### REQUIREMENT
Set the entries down again exactly; none may be skipped.
--------------------------------------------------
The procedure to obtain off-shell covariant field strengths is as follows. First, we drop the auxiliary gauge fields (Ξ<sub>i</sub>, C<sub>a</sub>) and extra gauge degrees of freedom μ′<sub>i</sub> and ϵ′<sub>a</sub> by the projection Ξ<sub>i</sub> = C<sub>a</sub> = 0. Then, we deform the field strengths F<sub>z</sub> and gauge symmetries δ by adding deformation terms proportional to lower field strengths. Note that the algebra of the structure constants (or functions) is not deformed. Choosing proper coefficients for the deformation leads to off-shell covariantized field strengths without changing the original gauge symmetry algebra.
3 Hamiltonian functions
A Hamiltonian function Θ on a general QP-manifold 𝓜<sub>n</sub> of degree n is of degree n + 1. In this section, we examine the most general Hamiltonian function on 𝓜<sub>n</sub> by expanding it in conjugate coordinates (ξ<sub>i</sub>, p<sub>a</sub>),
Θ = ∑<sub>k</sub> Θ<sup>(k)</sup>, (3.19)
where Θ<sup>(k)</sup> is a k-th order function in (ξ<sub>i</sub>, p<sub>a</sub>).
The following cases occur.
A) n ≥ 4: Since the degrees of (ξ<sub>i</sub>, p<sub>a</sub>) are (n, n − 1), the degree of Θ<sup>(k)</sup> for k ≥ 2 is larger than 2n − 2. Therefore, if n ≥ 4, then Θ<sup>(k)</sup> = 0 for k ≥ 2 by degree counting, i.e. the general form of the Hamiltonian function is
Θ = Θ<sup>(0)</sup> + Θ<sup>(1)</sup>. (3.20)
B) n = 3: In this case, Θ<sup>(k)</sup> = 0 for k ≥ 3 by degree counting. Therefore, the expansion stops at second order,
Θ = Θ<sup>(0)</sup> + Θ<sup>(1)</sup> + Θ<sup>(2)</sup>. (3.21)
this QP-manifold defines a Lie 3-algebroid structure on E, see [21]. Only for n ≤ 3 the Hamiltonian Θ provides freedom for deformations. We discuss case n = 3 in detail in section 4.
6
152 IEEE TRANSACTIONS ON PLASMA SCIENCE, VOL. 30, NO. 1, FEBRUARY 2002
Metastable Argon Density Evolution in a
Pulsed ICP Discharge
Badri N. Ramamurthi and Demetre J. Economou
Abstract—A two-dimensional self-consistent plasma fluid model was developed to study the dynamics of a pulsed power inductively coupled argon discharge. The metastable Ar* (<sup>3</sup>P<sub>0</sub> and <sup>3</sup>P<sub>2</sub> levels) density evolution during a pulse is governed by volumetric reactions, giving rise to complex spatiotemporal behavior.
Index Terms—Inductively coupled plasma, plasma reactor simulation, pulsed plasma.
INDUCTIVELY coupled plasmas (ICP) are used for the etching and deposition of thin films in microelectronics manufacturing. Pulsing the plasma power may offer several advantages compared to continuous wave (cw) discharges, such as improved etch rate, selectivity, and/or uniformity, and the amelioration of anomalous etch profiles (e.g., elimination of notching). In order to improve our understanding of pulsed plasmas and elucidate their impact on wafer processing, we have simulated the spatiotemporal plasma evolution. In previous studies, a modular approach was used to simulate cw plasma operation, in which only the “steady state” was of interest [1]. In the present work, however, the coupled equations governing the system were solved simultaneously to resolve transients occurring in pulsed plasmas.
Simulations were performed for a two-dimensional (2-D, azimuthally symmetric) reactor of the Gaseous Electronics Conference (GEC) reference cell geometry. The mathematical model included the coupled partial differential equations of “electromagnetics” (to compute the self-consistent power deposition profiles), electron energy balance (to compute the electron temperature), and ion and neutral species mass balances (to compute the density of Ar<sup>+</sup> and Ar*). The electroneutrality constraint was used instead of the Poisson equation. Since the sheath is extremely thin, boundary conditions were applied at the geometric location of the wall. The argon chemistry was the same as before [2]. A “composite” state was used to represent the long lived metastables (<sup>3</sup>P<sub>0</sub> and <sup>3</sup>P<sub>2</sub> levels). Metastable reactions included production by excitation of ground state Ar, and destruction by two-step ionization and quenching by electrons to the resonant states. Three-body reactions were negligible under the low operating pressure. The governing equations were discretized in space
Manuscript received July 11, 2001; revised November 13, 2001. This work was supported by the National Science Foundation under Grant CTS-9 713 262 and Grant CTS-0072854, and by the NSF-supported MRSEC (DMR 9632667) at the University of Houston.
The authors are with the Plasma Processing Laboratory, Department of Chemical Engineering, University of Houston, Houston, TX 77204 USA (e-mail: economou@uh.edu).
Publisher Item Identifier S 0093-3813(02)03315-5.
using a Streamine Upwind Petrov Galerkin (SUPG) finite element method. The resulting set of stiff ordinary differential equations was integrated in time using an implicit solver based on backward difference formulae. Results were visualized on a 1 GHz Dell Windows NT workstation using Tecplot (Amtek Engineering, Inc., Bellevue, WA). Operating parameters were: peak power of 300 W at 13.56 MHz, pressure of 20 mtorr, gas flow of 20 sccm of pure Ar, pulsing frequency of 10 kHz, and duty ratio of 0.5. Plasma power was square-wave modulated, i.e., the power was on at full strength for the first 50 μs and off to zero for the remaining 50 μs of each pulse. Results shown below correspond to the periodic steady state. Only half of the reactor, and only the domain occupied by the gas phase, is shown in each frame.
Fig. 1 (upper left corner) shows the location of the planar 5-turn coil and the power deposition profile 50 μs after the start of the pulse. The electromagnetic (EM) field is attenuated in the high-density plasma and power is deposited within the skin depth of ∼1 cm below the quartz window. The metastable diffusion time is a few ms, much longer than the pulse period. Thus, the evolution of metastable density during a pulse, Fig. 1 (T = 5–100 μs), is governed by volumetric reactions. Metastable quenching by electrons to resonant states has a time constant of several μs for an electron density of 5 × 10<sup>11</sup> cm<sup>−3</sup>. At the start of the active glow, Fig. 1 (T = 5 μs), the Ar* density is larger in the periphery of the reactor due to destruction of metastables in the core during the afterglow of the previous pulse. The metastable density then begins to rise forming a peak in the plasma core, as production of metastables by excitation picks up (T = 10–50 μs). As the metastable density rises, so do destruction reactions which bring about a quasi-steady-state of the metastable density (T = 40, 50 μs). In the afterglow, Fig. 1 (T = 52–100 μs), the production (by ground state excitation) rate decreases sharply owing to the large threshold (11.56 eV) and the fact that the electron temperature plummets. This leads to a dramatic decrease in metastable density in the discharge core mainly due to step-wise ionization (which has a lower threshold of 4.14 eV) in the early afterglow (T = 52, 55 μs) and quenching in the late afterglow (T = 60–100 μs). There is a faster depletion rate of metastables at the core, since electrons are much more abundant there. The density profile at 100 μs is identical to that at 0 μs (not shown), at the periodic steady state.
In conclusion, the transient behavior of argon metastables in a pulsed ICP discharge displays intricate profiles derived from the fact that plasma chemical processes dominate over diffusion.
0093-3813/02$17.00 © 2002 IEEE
--------------------------------------------------
### TASK RESPONSE
The procedure to obtain off-shell covariant field strengths is as follows. First, we drop the auxiliary gauge fields (Ξ<sub>i</sub>, C<sub>a</sub>) and extra gauge degrees of freedom μ′<sub>i</sub> and ϵ′<sub>a</sub> by the projection Ξ<sub>i</sub> = C<sub>a</sub> = 0. Then, we deform the field strengths F<sub>z</sub> and gauge symmetries δ by adding deformation terms proportional to lower field strengths. Note that the algebra of the structure constants (or functions) is not deformed. Choosing proper coefficients for the deformation leads to off-shell covariantized field strengths without changing the original gauge symmetry algebra.
3 Hamiltonian functions
A Hamiltonian function Θ on a general QP-manifold 𝓜<sub>n</sub> of degree n is of degree n + 1. In this section, we examine the most general Hamiltonian function on 𝓜<sub>n</sub> by expanding it in conjugate coordinates (ξ<sub>i</sub>, p<sub>a</sub>),
Θ = ∑<sub>k</sub> Θ<sup>(k)</sup>, (3.19)
where Θ<sup>(k)</sup> is a k-th order function in (ξ<sub>i</sub>, p<sub>a</sub>).
The following cases occur.
A) n ≥ 4: Since the degrees of (ξ<sub>i</sub>, p<sub>a</sub>) are (n, n − 1), the degree of Θ<sup>(k)</sup> for k ≥ 2 is larger than 2n − 2. Therefore, if n ≥ 4, then Θ<sup>(k)</sup> = 0 for k ≥ 2 by degree counting, i.e. the general form of the Hamiltonian function is
Θ = Θ<sup>(0)</sup> + Θ<sup>(1)</sup>. (3.20)
B) n = 3: In this case, Θ<sup>(k)</sup> = 0 for k ≥ 3 by degree counting. Therefore, the expansion stops at second order,
Θ = Θ<sup>(0)</sup> + Θ<sup>(1)</sup> + Θ<sup>(2)</sup>. (3.21)
this QP-manifold defines a Lie 3-algebroid structure on E, see [21]. Only for n ≤ 3 the Hamiltonian Θ provides freedom for deformations. We discuss case n = 3 in detail in section 4.
6
152 IEEE TRANSACTIONS ON PLASMA SCIENCE, VOL. 30, NO. 1, FEBRUARY 2002
Metastable Argon Density Evolution in a
Pulsed ICP Discharge
Badri N. Ramamurthi and Demetre J. Economou
Abstract—A two-dimensional self-consistent plasma fluid model was developed to study the dynamics of a pulsed power inductively coupled argon discharge. The metastable Ar* (<sup>3</sup>P<sub>0</sub> and <sup>3</sup>P<sub>2</sub> levels) density evolution during a pulse is governed by volumetric reactions, giving rise to complex spatiotemporal behavior.
Index Terms—Inductively coupled plasma, plasma reactor simulation, pulsed plasma.
INDUCTIVELY coupled plasmas (ICP) are used for the etching and deposition of thin films in microelectronics manufacturing. Pulsing the plasma power may offer several advantages compared to continuous wave (cw) discharges, such as improved etch rate, selectivity, and/or uniformity, and the amelioration of anomalous etch profiles (e.g., elimination of notching). In order to improve our understanding of pulsed plasmas and elucidate their impact on wafer processing, we have simulated the spatiotemporal plasma evolution. In previous studies, a modular approach was used to simulate cw plasma operation, in which only the “steady state” was of interest [1]. In the present work, however, the coupled equations governing the system were solved simultaneously to resolve transients occurring in pulsed plasmas.
Simulations were performed for a two-dimensional (2-D, azimuthally symmetric) reactor of the Gaseous Electronics Conference (GEC) reference cell geometry. The mathematical model included the coupled partial differential equations of “electromagnetics” (to compute the self-consistent power deposition profiles), electron energy balance (to compute the electron temperature), and ion and neutral species mass balances (to compute the density of Ar<sup>+</sup> and Ar*). The electroneutrality constraint was used instead of the Poisson equation. Since the sheath is extremely thin, boundary conditions were applied at the geometric location of the wall. The argon chemistry was the same as before [2]. A “composite” state was used to represent the long lived metastables (<sup>3</sup>P<sub>0</sub> and <sup>3</sup>P<sub>2</sub> levels). Metastable reactions included production by excitation of ground state Ar, and destruction by two-step ionization and quenching by electrons to the resonant states. Three-body reactions were negligible under the low operating pressure. The governing equations were discretized in space
Manuscript received July 11, 2001; revised November 13, 2001. This work was supported by the National Science Foundation under Grant CTS-9 713 262 and Grant CTS-0072854, and by the NSF-supported MRSEC (DMR 9632667) at the University of Houston.
The authors are with the Plasma Processing Laboratory, Department of Chemical Engineering, University of Houston, Houston, TX 77204 USA (e-mail: economou@uh.edu).
Publisher Item Identifier S 0093-3813(02)03315-5.
using a Streamine Upwind Petrov Galerkin (SUPG) finite element method. The resulting set of stiff ordinary differential equations was integrated in time using an implicit solver based on backward difference formulae. Results were visualized on a 1 GHz Dell Windows NT workstation using Tecplot (Amtek Engineering, Inc., Bellevue, WA). Operating parameters were: peak power of 300 W at 13.56 MHz, pressure of 20 mtorr, gas flow of 20 sccm of pure Ar, pulsing frequency of 10 kHz, and duty ratio of 0.5. Plasma power was square-wave modulated, i.e., the power was on at full strength for the first 50 μs and off to zero for the remaining 50 μs of each pulse. Results shown below correspond to the periodic steady state. Only half of the reactor, and only the domain occupied by the gas phase, is shown in each frame.
Fig. 1 (upper left corner) shows the location of the planar 5-turn coil and the power deposition profile 50 μs after the start of the pulse. The electromagnetic (EM) field is attenuated in the high-density plasma and power is deposited within the skin depth of ∼1 cm below the quartz window. The metastable diffusion time is a few ms, much longer than the pulse period. Thus, the evolution of metastable density during a pulse, Fig. 1 (T = 5–100 μs), is governed by volumetric reactions. Metastable quenching by electrons to resonant states has a time constant of several μs for an electron density of 5 × 10<sup>11</sup> cm<sup>−3</sup>. At the start of the active glow, Fig. 1 (T = 5 μs), the Ar* density is larger in the periphery of the reactor due to destruction of metastables in the core during the afterglow of the previous pulse. The metastable density then begins to rise forming a peak in the plasma core, as production of metastables by excitation picks up (T = 10–50 μs). As the metastable density rises, so do destruction reactions which bring about a quasi-steady-state of the metastable density (T = 40, 50 μs). In the afterglow, Fig. 1 (T = 52–100 μs), the production (by ground state excitation) rate decreases sharply owing to the large threshold (11.56 eV) and the fact that the electron temperature plummets. This leads to a dramatic decrease in metastable density in the discharge core mainly due to step-wise ionization (which has a lower threshold of 4.14 eV) in the early afterglow (T = 52, 55 μs) and quenching in the late afterglow (T = 60–100 μs). There is a faster depletion rate of metastables at the core, since electrons are much more abundant there. The density profile at 100 μs is identical to that at 0 μs (not shown), at the periodic steady state.
In conclusion, the transient behavior of argon metastables in a pulsed ICP discharge displays intricate profiles derived from the fact that plasma chemical processes dominate over diffusion.
0093-3813/02$17.00 © 2002 IEEE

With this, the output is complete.